As tarifas, que incluem uma sobretaxa de 25% e outra de 12,5% foram impostas pelos Estados Unidos em 2026 após uma investigação sobre a importação de produtos associados a trabalho forçado. O governo brasileiro considera essas medidas injustificadas e está buscando uma solução negociada.
Retomada das negociações
A reunião entre Márcio Elias Rosa e Jamieson Greer está marcada para o início da próxima semana, com a possibilidade de ocorrer na segunda-feira, 31 de agosto de 2026. Essa reunião será uma oportunidade para discutir possíveis exceções ao tarifaço imposto pelos Estados Unidos.
Antes do impasse, Brasil e Estados Unidos haviam realizado cinco reuniões de alto nível em cerca de 6 semanas. No entanto, as negociações ainda não resultaram em um acordo. O governo dos Estados Unidos procurou o Planalto para retomar as conversas depois que o presidente Luiz Inácio Lula da Silva afirmou, em uma ligação no dia 20 de agosto que as tarifas impostas ao Brasil são infundadas.
Medidas de reciprocidade
Diante do impasse, o governo Lula abriu consultas na Organização Mundial do Comércio (OMC) contra as medidas norte-americanas e iniciou o processo previsto na Lei da Reciprocidade Econômica. No entanto, Márcio Elias Rosa afirmou que uma eventual medida de reciprocidade não deve ser concluída antes de dezembro.
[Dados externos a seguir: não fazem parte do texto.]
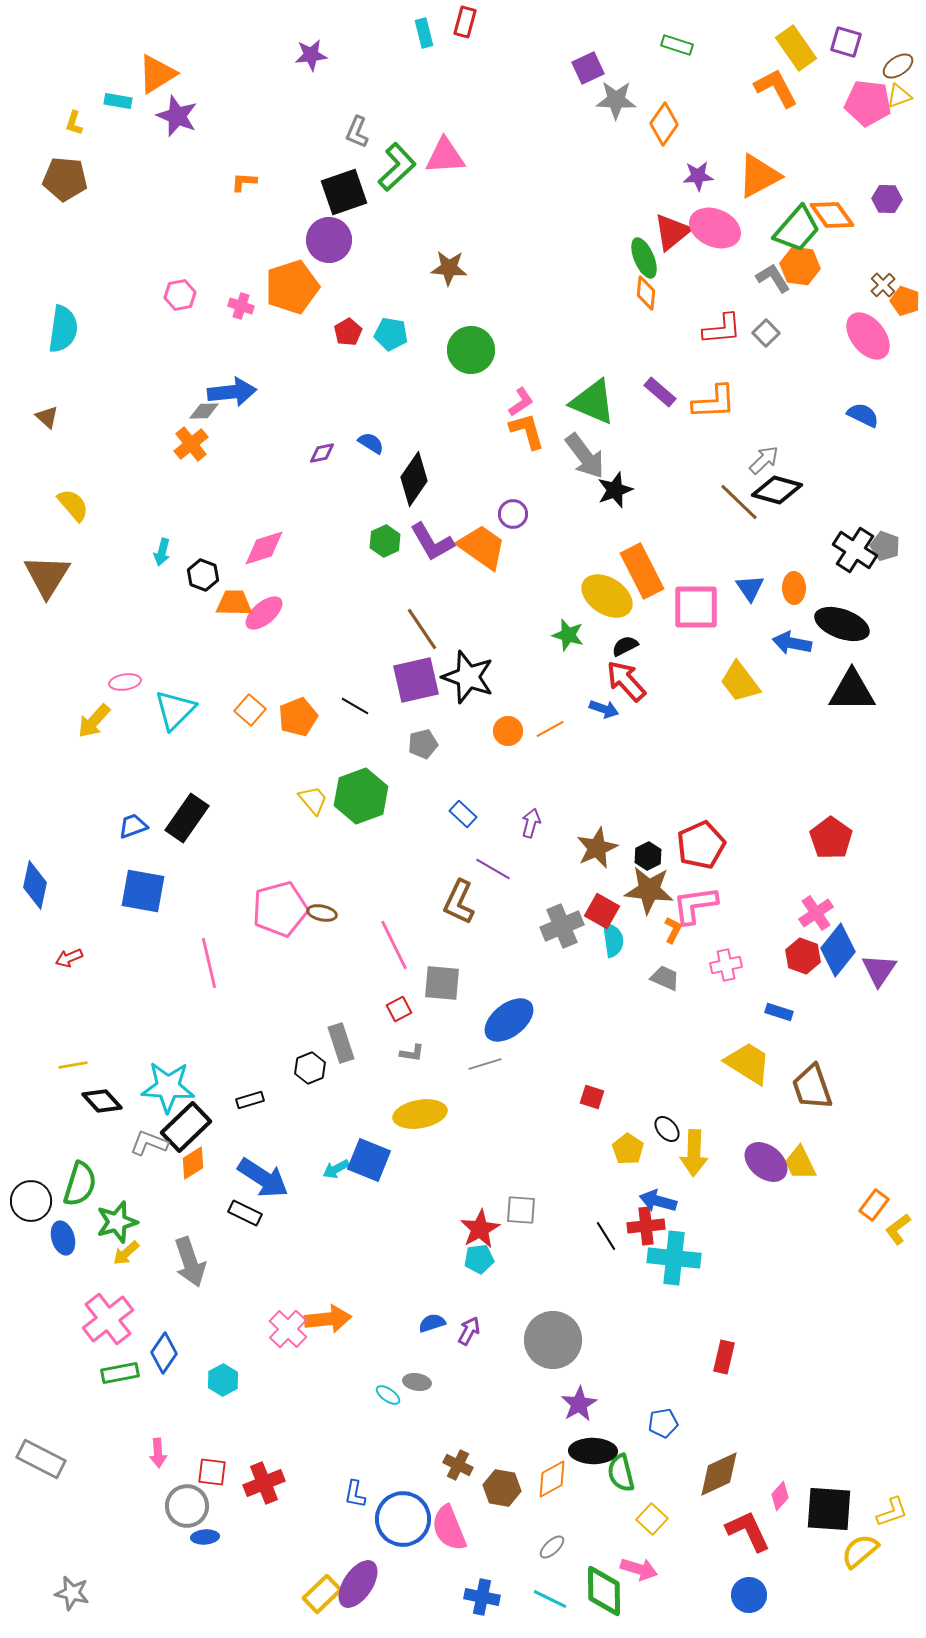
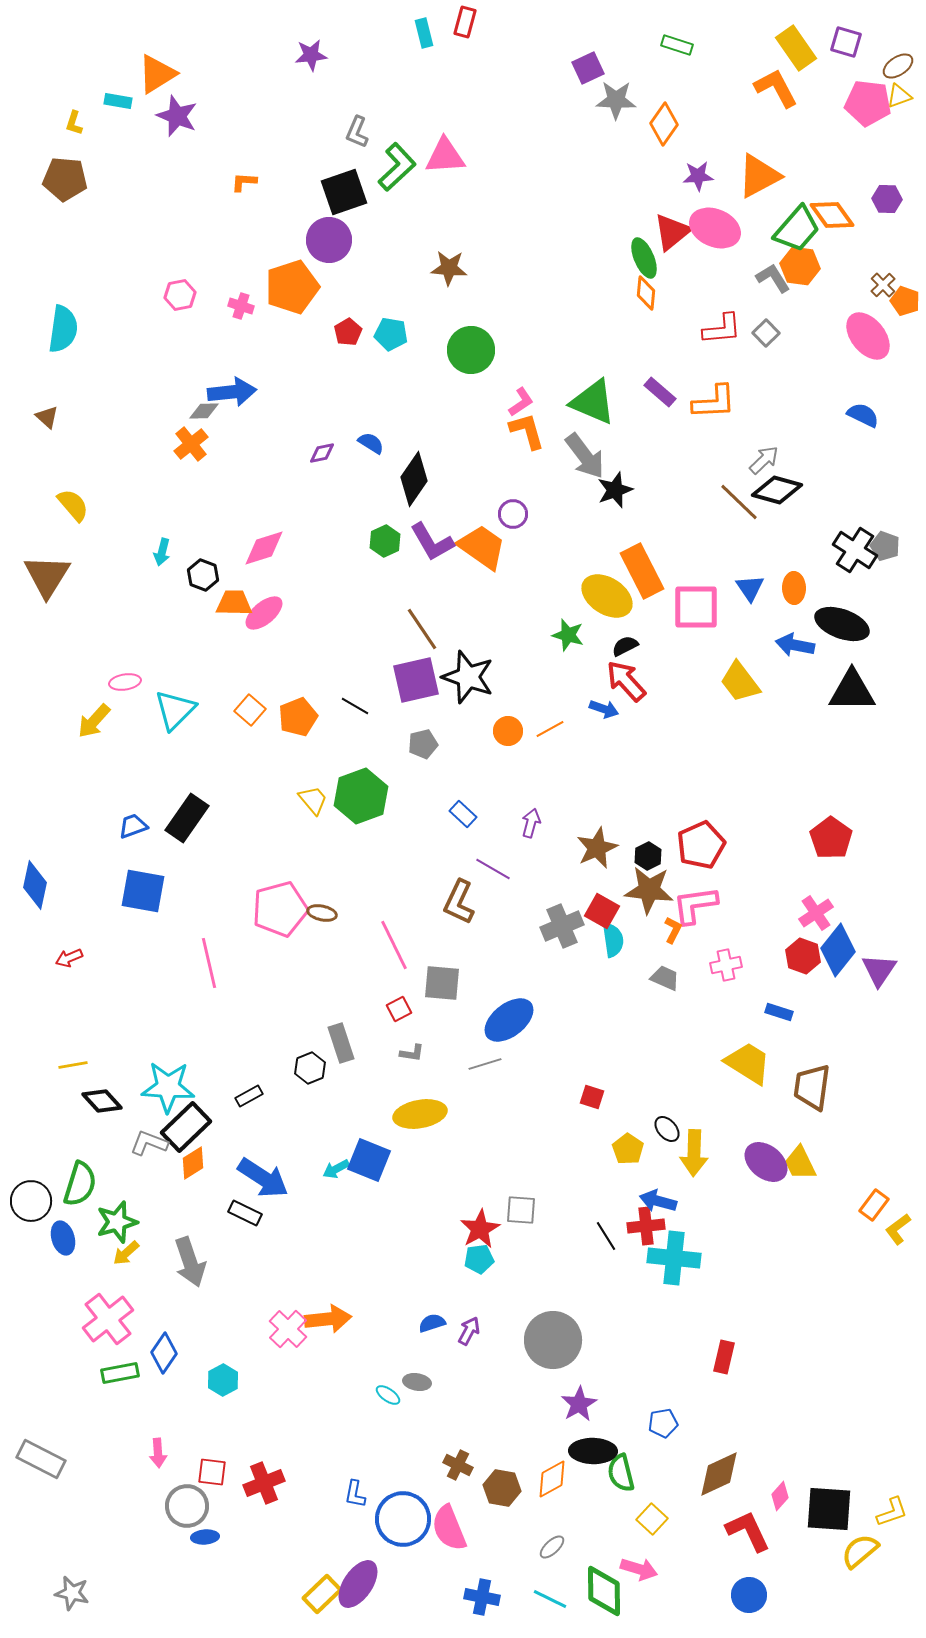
blue arrow at (792, 643): moved 3 px right, 2 px down
brown trapezoid at (812, 1087): rotated 27 degrees clockwise
black rectangle at (250, 1100): moved 1 px left, 4 px up; rotated 12 degrees counterclockwise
O ministro participou de um evento promovido pelo Instituto Esfera com o laboratório farmacêutico EMS e conversou com jornalistas. De acordo com ele, os ministérios agora coletam informações sobre o tarifaço para apresentá-las em 60 dias. Após essa consulta, as informações serão passadas ao Gecex (Comitê-Executivo de Gestão da Câmara de Comércio Exterior) para elaboração de um relatório.
Possíveis retaliações
A legislação permite ao Brasil adotar contramedidas comerciais e diplomáticas proporcionais quando países ou blocos econômicos impuserem barreiras consideradas injustificadas aos produtos brasileiros. Estão previstas, por exemplo, a limitação de importações de bens e serviços, a retaliação direta por meio de tarifas, a reavaliação de obrigações em acordos de propriedade intelectual e a suspensão de concessões comerciais e de investimentos.
Contexto eleitoral
O tarifaço dos Estados Unidos também se tornou assunto na campanha eleitoral. O presidente Lula tem abordado o tema e, na crise mais recente, avisou que só avaliaria a indicação do embaixador do país no Brasil depois da eleição. O governo Lula acionou a OMC
Em 15 de julho, a Casa Branca anunciou uma nova alíquota de 25% sobre os produtos brasileiros, atingindo cerca de 18% das exportações brasileiras aos EUA, ou algo como US$ 7,4 bilhões (R$ 38 bilhões) em mercadorias. Na semana seguinte, o governo americano aplicou ainda outra tarifa contra o Brasil, desta vez com alíquota de 12,5% e por suposta leniência no combate à importação de produtos produzidos com trabalho escravo.